REQUIRED ACTION
Put every line of text from the entries below into a numbered list, skipping blank lines and leaving out the pictures.

RECORDS FOR THE EXERCISE
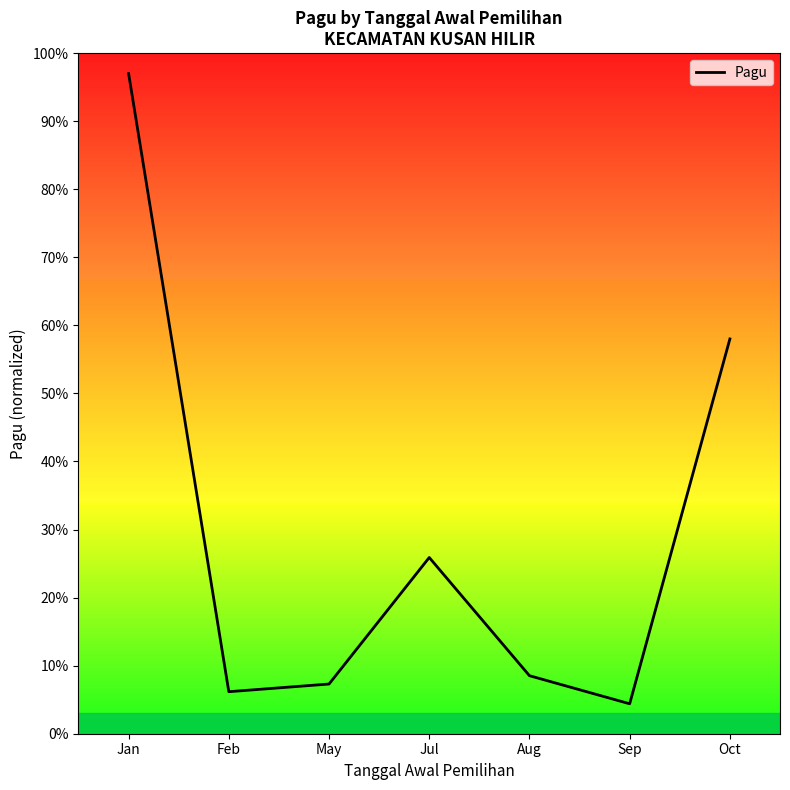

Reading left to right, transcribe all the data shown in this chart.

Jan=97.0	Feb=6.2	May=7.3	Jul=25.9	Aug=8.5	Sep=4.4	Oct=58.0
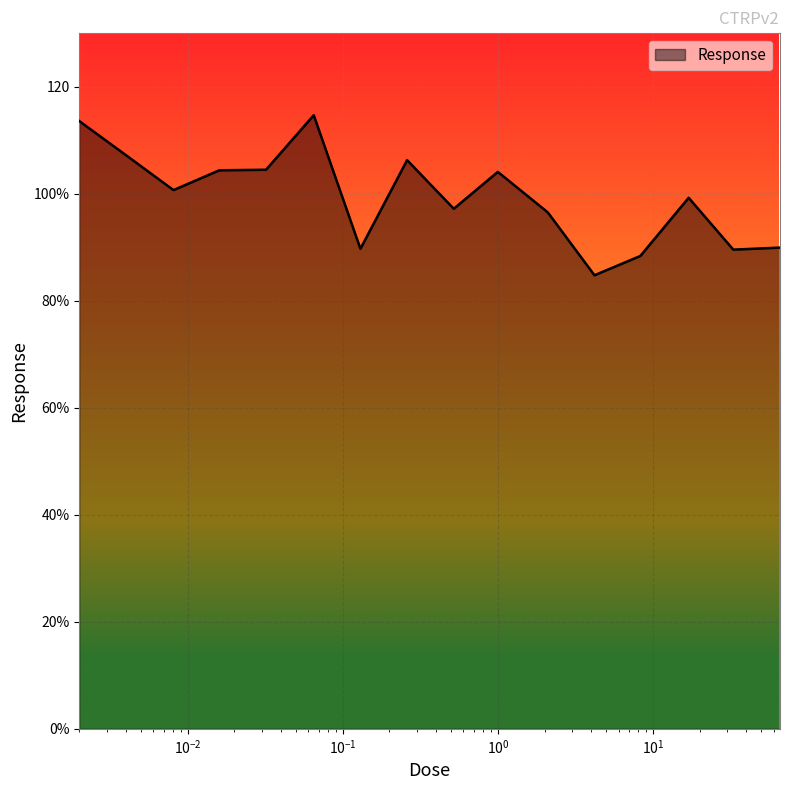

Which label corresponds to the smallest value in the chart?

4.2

RESULT
1. Reading left to right, transcribe all the data shown in this chart.
2. Jan=97.0	Feb=6.2	May=7.3	Jul=25.9	Aug=8.5	Sep=4.4	Oct=58.0
3. Which label corresponds to the smallest value in the chart?
4. 4.2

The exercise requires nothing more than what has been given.